§ **RECORDS FOR PROCESSING**

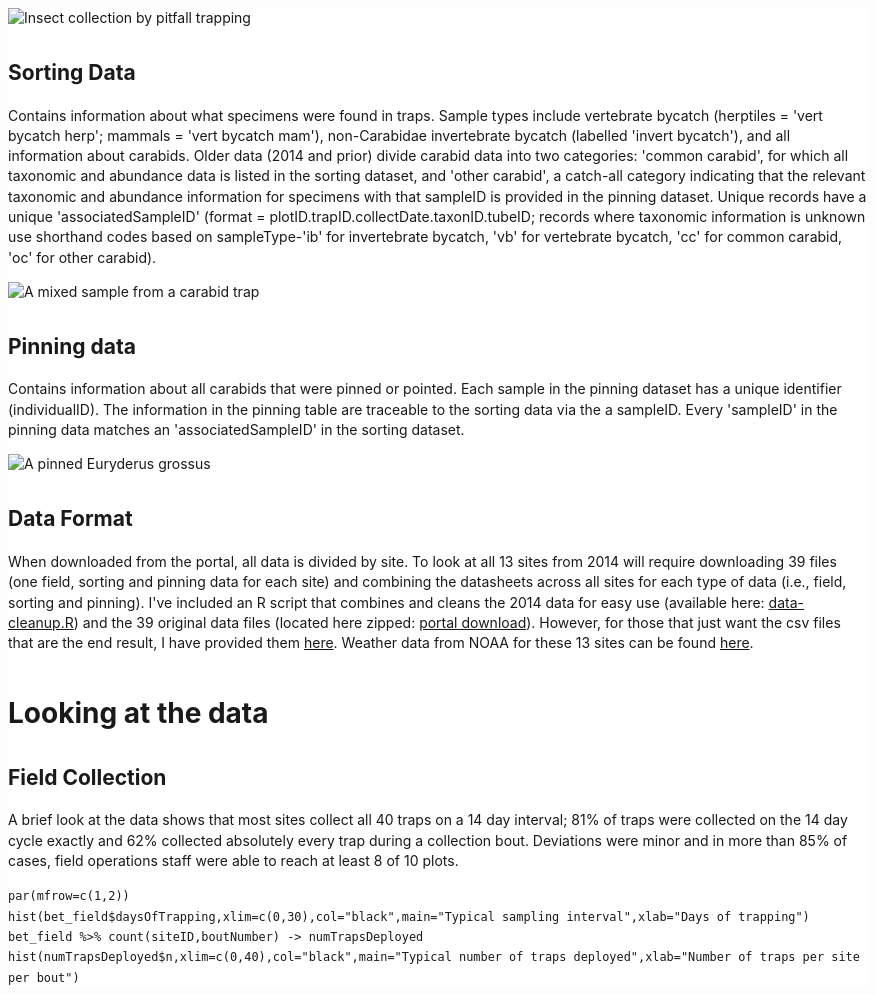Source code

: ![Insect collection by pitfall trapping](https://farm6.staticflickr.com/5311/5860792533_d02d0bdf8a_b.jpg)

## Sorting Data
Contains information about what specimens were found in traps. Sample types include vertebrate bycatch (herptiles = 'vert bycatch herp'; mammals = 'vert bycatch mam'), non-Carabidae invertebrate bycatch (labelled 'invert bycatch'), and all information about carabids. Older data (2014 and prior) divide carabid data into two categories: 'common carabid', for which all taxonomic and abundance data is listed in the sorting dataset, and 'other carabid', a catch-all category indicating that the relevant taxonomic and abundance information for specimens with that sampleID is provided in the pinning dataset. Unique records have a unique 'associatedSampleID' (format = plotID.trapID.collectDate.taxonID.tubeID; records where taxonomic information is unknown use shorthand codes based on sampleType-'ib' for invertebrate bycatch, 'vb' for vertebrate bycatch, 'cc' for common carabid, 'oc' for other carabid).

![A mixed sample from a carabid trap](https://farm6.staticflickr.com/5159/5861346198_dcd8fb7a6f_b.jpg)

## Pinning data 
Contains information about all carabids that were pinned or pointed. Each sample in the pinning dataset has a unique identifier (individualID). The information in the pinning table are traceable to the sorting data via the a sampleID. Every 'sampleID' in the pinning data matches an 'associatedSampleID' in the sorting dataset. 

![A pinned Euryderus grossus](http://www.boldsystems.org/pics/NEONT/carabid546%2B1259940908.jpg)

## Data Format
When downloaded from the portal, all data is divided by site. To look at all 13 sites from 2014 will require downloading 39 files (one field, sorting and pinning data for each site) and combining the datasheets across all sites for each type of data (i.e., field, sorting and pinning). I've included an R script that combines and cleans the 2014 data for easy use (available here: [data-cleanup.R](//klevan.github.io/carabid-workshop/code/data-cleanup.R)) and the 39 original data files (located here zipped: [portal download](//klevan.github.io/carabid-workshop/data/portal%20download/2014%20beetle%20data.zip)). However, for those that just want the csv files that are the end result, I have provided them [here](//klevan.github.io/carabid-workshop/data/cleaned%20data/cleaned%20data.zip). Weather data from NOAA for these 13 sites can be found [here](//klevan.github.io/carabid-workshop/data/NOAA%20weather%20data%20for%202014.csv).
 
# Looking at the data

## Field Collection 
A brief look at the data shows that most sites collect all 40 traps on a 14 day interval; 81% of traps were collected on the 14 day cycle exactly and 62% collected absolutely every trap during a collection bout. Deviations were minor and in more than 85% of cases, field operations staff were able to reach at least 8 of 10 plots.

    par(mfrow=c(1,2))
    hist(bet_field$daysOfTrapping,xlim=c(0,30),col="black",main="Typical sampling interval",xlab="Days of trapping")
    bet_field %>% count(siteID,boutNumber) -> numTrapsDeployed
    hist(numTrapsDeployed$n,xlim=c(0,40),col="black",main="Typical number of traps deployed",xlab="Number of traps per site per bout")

§ **WHAT IS EXPECTED**
Hand back the data above exactly, leaving out all pictures.

§ **RESULT BELOW**
Source code

: ![Insect collection by pitfall trapping](https://farm6.staticflickr.com/5311/5860792533_d02d0bdf8a_b.jpg)

## Sorting Data
Contains information about what specimens were found in traps. Sample types include vertebrate bycatch (herptiles = 'vert bycatch herp'; mammals = 'vert bycatch mam'), non-Carabidae invertebrate bycatch (labelled 'invert bycatch'), and all information about carabids. Older data (2014 and prior) divide carabid data into two categories: 'common carabid', for which all taxonomic and abundance data is listed in the sorting dataset, and 'other carabid', a catch-all category indicating that the relevant taxonomic and abundance information for specimens with that sampleID is provided in the pinning dataset. Unique records have a unique 'associatedSampleID' (format = plotID.trapID.collectDate.taxonID.tubeID; records where taxonomic information is unknown use shorthand codes based on sampleType-'ib' for invertebrate bycatch, 'vb' for vertebrate bycatch, 'cc' for common carabid, 'oc' for other carabid).

![A mixed sample from a carabid trap](https://farm6.staticflickr.com/5159/5861346198_dcd8fb7a6f_b.jpg)

## Pinning data 
Contains information about all carabids that were pinned or pointed. Each sample in the pinning dataset has a unique identifier (individualID). The information in the pinning table are traceable to the sorting data via the a sampleID. Every 'sampleID' in the pinning data matches an 'associatedSampleID' in the sorting dataset. 

![A pinned Euryderus grossus](http://www.boldsystems.org/pics/NEONT/carabid546%2B1259940908.jpg)

## Data Format
When downloaded from the portal, all data is divided by site. To look at all 13 sites from 2014 will require downloading 39 files (one field, sorting and pinning data for each site) and combining the datasheets across all sites for each type of data (i.e., field, sorting and pinning). I've included an R script that combines and cleans the 2014 data for easy use (available here: [data-cleanup.R](//klevan.github.io/carabid-workshop/code/data-cleanup.R)) and the 39 original data files (located here zipped: [portal download](//klevan.github.io/carabid-workshop/data/portal%20download/2014%20beetle%20data.zip)). However, for those that just want the csv files that are the end result, I have provided them [here](//klevan.github.io/carabid-workshop/data/cleaned%20data/cleaned%20data.zip). Weather data from NOAA for these 13 sites can be found [here](//klevan.github.io/carabid-workshop/data/NOAA%20weather%20data%20for%202014.csv).
 
# Looking at the data

## Field Collection 
A brief look at the data shows that most sites collect all 40 traps on a 14 day interval; 81% of traps were collected on the 14 day cycle exactly and 62% collected absolutely every trap during a collection bout. Deviations were minor and in more than 85% of cases, field operations staff were able to reach at least 8 of 10 plots.

    par(mfrow=c(1,2))
    hist(bet_field$daysOfTrapping,xlim=c(0,30),col="black",main="Typical sampling interval",xlab="Days of trapping")
    bet_field %>% count(siteID,boutNumber) -> numTrapsDeployed
    hist(numTrapsDeployed$n,xlim=c(0,40),col="black",main="Typical number of traps deployed",xlab="Number of traps per site per bout")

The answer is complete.